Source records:
• • • •
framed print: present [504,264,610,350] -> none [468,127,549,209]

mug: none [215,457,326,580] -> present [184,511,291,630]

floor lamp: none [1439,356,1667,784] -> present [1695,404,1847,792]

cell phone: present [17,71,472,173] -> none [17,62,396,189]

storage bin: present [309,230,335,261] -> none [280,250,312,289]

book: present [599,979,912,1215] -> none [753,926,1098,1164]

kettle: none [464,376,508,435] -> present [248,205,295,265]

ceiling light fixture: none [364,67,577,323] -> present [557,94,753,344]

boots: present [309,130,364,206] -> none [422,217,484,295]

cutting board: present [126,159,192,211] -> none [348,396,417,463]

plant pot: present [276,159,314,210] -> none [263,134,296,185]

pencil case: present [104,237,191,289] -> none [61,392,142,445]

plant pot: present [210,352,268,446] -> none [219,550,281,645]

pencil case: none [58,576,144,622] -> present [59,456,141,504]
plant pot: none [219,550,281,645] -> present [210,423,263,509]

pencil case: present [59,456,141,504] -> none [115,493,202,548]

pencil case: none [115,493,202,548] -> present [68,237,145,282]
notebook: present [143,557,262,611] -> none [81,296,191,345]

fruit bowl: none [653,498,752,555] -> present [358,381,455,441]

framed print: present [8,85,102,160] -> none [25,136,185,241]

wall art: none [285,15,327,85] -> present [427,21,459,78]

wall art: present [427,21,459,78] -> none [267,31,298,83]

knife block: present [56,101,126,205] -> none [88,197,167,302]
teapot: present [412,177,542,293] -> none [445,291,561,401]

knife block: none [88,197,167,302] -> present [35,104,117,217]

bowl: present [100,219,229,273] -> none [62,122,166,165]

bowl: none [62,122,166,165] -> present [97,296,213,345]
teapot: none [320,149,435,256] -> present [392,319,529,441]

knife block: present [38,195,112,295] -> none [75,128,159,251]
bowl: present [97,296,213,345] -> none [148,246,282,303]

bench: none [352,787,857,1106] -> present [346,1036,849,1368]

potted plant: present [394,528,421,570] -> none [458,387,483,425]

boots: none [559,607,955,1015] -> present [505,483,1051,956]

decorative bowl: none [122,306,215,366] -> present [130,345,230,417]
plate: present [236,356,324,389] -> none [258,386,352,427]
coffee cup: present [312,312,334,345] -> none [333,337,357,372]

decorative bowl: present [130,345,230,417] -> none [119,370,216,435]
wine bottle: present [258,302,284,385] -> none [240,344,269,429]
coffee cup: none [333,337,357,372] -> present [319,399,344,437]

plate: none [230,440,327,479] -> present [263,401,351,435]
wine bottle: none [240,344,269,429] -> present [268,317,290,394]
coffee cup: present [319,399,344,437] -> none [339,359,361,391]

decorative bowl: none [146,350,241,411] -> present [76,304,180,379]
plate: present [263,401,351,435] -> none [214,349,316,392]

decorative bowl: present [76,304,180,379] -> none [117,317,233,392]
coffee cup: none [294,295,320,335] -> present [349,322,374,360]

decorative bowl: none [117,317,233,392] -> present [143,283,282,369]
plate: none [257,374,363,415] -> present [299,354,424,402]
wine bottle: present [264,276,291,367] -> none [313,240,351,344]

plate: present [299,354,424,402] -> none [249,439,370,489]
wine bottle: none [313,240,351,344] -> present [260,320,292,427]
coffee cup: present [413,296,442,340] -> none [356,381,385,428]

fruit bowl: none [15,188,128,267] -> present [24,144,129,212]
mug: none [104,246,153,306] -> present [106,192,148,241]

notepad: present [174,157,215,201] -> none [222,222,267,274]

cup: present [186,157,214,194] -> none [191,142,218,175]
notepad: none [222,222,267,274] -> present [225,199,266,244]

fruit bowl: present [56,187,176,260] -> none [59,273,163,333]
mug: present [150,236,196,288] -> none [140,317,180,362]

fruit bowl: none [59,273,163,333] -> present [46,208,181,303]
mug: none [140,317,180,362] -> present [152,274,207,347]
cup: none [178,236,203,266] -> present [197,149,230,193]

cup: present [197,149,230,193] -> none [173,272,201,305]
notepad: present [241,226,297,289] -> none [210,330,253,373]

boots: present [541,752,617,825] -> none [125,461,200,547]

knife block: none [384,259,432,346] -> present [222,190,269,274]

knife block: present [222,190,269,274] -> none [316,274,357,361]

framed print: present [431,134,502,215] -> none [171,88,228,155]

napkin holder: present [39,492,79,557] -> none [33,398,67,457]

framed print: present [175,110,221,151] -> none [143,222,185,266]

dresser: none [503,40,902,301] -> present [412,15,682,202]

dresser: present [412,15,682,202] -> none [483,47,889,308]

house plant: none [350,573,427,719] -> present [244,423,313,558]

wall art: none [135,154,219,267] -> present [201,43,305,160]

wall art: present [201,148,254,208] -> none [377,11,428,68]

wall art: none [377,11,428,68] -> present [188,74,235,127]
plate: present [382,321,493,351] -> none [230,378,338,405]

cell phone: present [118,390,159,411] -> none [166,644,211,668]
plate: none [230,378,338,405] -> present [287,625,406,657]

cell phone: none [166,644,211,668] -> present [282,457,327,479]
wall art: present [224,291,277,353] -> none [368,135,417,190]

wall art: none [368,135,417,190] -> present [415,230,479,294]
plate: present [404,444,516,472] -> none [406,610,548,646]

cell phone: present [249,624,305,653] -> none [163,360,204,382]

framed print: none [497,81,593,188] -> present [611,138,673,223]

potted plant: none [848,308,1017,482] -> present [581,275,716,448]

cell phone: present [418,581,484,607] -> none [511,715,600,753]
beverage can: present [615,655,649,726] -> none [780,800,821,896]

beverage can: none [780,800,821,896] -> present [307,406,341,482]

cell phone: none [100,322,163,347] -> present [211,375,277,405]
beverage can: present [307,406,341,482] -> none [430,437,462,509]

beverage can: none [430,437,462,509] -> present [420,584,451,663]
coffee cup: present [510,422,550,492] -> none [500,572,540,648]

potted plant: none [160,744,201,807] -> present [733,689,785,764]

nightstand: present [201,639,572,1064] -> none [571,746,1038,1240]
• • • •
### Work to be completed
Exactly one number is wanted in reply: the count of lines above that hold the string "teapot".

### Result of this task
2